The Barrack trial, on the other hand, is, to put it bluntly, boring. It is essentially a trial about two Americans (Barrack and his young aide, Matthew Grimes) allegedly acting as agents for a foreign, Arab state. I can imagine how captivated the jury (and me, reading the court transcripts each night) would be if, for example, witnesses described car chases in the desert, men hiding behind bushes in lavish palace gardens, someone perhaps disguised in robes… I’m making this all up, of course. But you get the point. What’s needed to make all this seem meaningful is a tangible scene.
Instead, the closest we’ve gotten to any real drama, as far as I can see, is a couple of Emiratis being thrown into complete pandemonium when invited to Barrack’s New York home during the Trump transition for a party with a then-glittering power list of people such as Trump and Melania, Ivanka and Jared, Steve Mnuchin, Steve Wynn, David Geffen, the late Sheldon Adelson, and the actor Rob Lowe. The issue that causes the panic is that the dress code is black tie. “What is a tuxedo?” one of the men asks in a text message exchange read aloud for the jury. It is followed by messages about how you can rent them or else drop a small fortune to buy one at Canali.
As I read this in the court transcript, I thought: Is this the kind of government investigation that merits dropping millions of our tax dollars? On conversations about how to rent or buy a tux? And also: You can see why MBZ, a highly sophisticated intellectual, might find this sort of thing humiliating and offensive.
Meanwhile, the trial is dragging on and on. There was concern expressed last week at a sidebar with the judge that, if it doesn’t start to gather steam, the jury will “revolt”—and honestly, who could blame them? The Tillerson testimony was a head-scratcher, as I’ve already written. Why would you call a former secretary of state who can barely remember the guy on trial and who claims he has absolutely no knowledge of the issues that man is on trial for?
We shall see. I learned in the Maxwell trial that you never want to write off government prosecutors before you’ve seen the whole jigsaw puzzle put together.

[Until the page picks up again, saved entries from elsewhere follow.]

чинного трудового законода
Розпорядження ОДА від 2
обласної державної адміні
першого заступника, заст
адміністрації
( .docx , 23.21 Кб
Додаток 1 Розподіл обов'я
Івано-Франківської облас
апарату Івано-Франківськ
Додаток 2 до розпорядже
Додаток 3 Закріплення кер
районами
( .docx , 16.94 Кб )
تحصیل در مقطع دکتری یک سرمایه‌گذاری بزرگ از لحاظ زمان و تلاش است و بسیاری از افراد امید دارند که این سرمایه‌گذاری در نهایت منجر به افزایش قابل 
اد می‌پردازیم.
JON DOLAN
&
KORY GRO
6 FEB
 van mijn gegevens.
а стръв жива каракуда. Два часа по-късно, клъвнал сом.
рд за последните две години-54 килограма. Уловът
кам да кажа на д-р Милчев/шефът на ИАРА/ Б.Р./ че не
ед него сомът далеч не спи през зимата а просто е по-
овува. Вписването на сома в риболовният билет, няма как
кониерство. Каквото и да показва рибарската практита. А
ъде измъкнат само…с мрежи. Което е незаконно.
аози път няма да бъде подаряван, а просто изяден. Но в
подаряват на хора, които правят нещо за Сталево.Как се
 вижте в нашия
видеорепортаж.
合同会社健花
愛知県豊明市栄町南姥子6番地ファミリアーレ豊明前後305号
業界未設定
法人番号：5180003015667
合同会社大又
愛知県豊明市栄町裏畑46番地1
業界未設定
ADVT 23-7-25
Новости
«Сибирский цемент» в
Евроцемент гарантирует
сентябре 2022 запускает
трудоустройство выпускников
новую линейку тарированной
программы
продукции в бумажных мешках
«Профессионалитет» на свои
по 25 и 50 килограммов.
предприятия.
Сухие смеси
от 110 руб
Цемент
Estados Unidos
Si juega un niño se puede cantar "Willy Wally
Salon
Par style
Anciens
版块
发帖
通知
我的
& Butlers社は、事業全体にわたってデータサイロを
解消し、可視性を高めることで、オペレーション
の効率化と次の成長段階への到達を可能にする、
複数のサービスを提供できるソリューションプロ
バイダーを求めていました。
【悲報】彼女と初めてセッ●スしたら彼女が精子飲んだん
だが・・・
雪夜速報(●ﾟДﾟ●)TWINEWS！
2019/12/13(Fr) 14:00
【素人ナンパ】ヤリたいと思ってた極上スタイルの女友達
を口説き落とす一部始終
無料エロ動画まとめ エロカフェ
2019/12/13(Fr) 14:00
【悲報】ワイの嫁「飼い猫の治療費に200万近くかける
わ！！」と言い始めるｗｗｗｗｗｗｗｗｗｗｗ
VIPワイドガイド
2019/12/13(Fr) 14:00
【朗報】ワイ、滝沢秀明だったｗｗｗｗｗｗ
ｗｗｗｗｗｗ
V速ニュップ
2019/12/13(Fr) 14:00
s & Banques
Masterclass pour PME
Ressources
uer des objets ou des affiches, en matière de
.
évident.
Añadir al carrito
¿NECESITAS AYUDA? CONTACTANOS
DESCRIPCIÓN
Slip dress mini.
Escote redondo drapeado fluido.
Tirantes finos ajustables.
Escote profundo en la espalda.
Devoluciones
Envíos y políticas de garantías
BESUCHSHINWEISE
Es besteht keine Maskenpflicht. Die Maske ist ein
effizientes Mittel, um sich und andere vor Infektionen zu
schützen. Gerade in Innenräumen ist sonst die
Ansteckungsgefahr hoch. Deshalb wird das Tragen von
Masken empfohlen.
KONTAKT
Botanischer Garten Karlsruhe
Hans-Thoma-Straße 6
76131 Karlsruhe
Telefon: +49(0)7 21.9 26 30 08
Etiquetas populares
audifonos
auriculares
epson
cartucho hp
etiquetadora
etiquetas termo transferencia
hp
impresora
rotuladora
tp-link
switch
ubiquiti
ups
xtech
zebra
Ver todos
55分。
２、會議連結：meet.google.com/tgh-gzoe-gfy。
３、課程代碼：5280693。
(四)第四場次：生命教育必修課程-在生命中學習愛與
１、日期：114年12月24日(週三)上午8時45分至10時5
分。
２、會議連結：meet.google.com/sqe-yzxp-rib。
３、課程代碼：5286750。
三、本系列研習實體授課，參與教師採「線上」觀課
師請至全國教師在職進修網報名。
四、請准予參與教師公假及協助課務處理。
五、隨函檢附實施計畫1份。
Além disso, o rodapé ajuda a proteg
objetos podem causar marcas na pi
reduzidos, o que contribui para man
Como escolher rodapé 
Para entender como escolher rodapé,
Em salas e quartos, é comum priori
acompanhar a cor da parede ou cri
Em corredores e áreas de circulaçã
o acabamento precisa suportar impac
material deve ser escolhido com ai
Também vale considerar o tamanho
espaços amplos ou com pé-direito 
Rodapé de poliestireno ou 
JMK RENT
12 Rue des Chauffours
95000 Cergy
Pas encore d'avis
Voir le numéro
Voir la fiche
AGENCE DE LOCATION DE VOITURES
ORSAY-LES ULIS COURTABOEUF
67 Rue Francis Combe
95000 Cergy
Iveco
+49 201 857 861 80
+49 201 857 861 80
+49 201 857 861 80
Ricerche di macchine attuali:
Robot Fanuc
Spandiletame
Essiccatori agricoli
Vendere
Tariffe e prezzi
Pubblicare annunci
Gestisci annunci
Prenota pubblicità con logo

But there are lot of career diplomats and former senior Trump officials I’ve spoken to who are also deeply puzzled by what’s going on. Remember: The government didn’t choose accuse Barrack of simply breaking FARA laws. Those are about people who represent foreign interests and don’t disclose it. They’ve gone and step further and accused him of something harder to prove—something known by national security officials as “espionage lite”—namely acting as foreign agents without notifying the Justice Department, a breach of what’s called Section 951. The standard for that, as the lawyers discussed in a sidebar yesterday, is that the government has to prove Barrack et al were under the “direction or control” of the Emiratis.
It's a very high bar.
There’s a lot more at stake here than the fates of Tom Barrack and his Starbucks-buying aide, Matthew Grimes.
If the government prosecutors lose this, it will not just look very bad for them. There are geopolitical repercussions it may be hard to fix. And there may be a meaningful price to pay by the Democrats in Washington, DC.